In fact, you - or rather your estate - would have had just two opportunities to redeem your capital without taking a nominal loss (adjusted for inflation, losses would have been near-total). One was in 1946, during the post-war era of easy money created by enforced domestic savings. The other was this summer.

On 5 July, chancellor George Osborne redeemed all of Britain's outstanding 2½% Consols and other perpetual stock at face value as part of a debt clean-up first announced last October. There were headlines at the time about the 'war loan' being repaid - a reference to the 4% Consols issued by chancellor Winston Churchill in 1927 to refinance National War Bonds. But the redemption of Britain's 19th century 2½% Consols, which was announced in April, digs deeper into our financial heritage.

The accompanying graph shows the yield on those Consols and their pre-Goschen predecessors since 1727. The Battle of Waterloo in 1815, marking the end of the costly Napoleanic Wars with France, paved the way for an 80-year bull market that peaked in 1897 as the running yield on Consols fell to just 2.21 per cent. Fifty years later, the end of World War II opened a new era of mass consumption. An unprecedented surge in inflation and interest rates followed, reaching a climax in 1975 before a complete reversal into today's environment of deflation and quantitative easing.

This is why Mr Osborne, like Mr Goschen and Mr Churchill before him, has been able to convert old debt to new. As the graph shows, yields in the late 1880s had fallen below 3 per cent for the first time since the mid-18th century, offering the Victorian chancellor a golden opportunity to cheapen the government's interest payments on the national debt. Likewise, 30-year gilt yields in April were around 2.5 per cent, offering today's debt-minded chancellor a similar conversion opportunity on those 2½% Consols.
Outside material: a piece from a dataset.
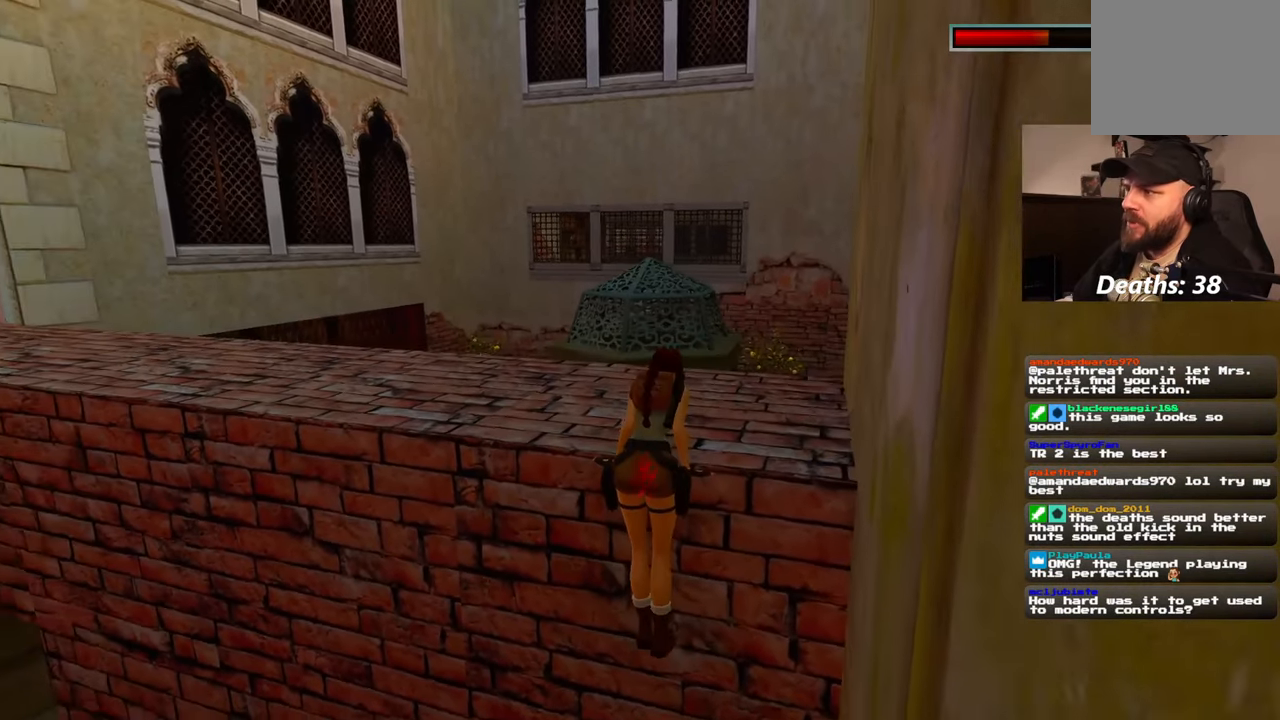
{"dt_ms": 500, "buttons": [], "left_stick": "center", "right_stick": "center", "events": [[467, "right_stick", "center"]]}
This parallel carries with it the obvious implication that buying 30-year gilts today, at a yield of about 2.5 per cent, may be a similarly bad investment to Groschen's Consols. Of course, history is never that simple: we live in a very different monetary era of fiat currencies, and if the global economy is entering a period of 'secular stagnation', as many sensible people believe, low interest rates should be here to stay for years. But the record of nearly three centuries shows just how extreme investors' demand for long-term debt has become.